(JNi.media) Israeli born actress Natalie Portman, whose great grandparents were murdered in Auschwitz, told the Independent that she believes Jewish education puts too much emphasis on the Holocaust. “I think a really big question the Jewish community needs to ask itself is how much at the forefront we put Jewish education, which is, of course, an important question to remember and to respect, but not over other things. We need to be reminded that hatred exists at all times and be reminded to be empathetic to other people who have experienced hatred also. Not used in a paranoid way of thinking that we are victims.”
Portman, 34, who starred in all three Star War’s prequels (The Phantom Menace, Attack of the Clones, and Revenge of the Sith), also portrayed Anne Frank in a 1997 Broadway revival. She recently made her directing debut with an adaption of Israeli novelist Amos Oz’s “Tale of Love and Darkness,” a story based on the life of his parents at the dawn of the Israeli state after the nightmare of the Holocaust. The actress returned to Jerusalem to shoot some scenes of the film. She was born in Jerusalem, but her family left for America when she was three years old.
“Sometimes the Holocaust can be subverted to fear mongering and like ‘Another Holocaust is going to happen.’ We need to, of course, be aware that hatred exists, anti-Semitism exists against all sorts of people, not in the same way. I don’t need to make false equivalencies. We need it to serve as something that makes us empathetic to people rather than paranoid.”
Natalie Portman is a Harvard graduate, and, while enrolled at the University, responded to a an essay in the Harvard Crimson critical of Israeli actions against Palestinians. She graduated with a B.A. in Psychology and worked as a research assistant for Alan Dershowitz, author of “The Case for Israel,” “The Vanishing American Jew,” and “Chutzpah.” Portman also took graduate courses at Hebrew University.
Portman said she started forming these attitudes about Holocaust education when she realized that, when she was attending college, the Rawandan genocide was going on, and not nearly enough was being done about it. In 2007, she traveled to Rwanda to learn more about the genocide there. “I was shocked that the [genocide] was going on while I was in school. We were only learning about the Holocaust, and it was never mentioned what was happening while I was at school. That is exactly the kind of problem with the way it is taught. I think it needs to be taught, and I can’t speak for everyone, because this was my personal education.”
Not surprisingly, Natalie Portman’s remarks drew criticism. Colette Avital, former Labor MK and Chair of the Center of Organizations of Holocaust survivors in Israel, said, “While I agree with Natalie Portman that hatred exists in every part of the world, our area included, her understanding of the Holocaust seems limited. Natalie should understand that the Holocaust that befell us cannot be compared to other tragedies–our empathy notwithstanding. It was not merely hatred, it was a policy whose aim was to systematically wipe out a whole people from the face of the world.”

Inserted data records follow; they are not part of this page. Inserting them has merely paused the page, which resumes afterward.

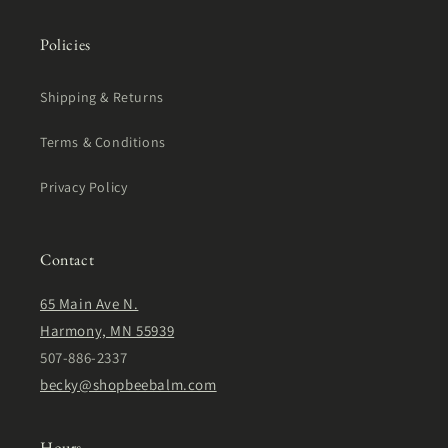
Policies
Shipping & Returns
Terms & Conditions
Privacy Policy
Contact
65 Main Ave N.
Harmony, MN 55939
507-886-2337
becky@shopbeebalm.com
Hours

Aaron Goldstein of “The American Spectator” says the reason Portman’s comments about the Holocaust are so disturbing is not that she is just another pretty actress with an opinion, not that she, as stated by Colette Avital, has “limited” understanding of the Holocaust. But because her great grandparents died in Auschwitz, because she was born in Israel, and if “the Allies had been unable to liberate the concentration camps 70 years ago, and had Hitler and the Nazis triumphed, there would be no Natalie Portman, no Israel and no Jews. If an Israeli-born Jew whose ancestors were killed in Auschwitz doesn’t understand what separates the Holocaust from all other acts of genocide, then we have a big problem,” Goldstein writes. He thinks Portman’s views may be an indication of the feelings of other Israeli-born young Jews who are descended from Holocaust survivors. In addition, she is a public figure with a fan base, and is likely to influence others. Her statements arrive at a time when fewer and fewer people are still alive who witnessed the horrors of the Holocaust, and at this particular time, she questions the role of the Holocaust in Jewish education. Goldstein points out that Portman’s support for President Obama and her criticisms of Israeli President Benjamin Netanyahu over remarks he made on the eve of his re-election–which were offensive to Arabs–means that she might have been using her allegation to suggest that the Holocaust is used to promote “fear mongering” and “paranoid thinking” by those who oppose Obama’s nuclear deal with Iran. “If she thinks Iran isn’t serious about wiping Israel off the map,” Goldstein writes, then it simply supports the idea that she doesn’t get what separates the Holocaust from all other acts of evil. That is why her comments are so deeply disturbing.”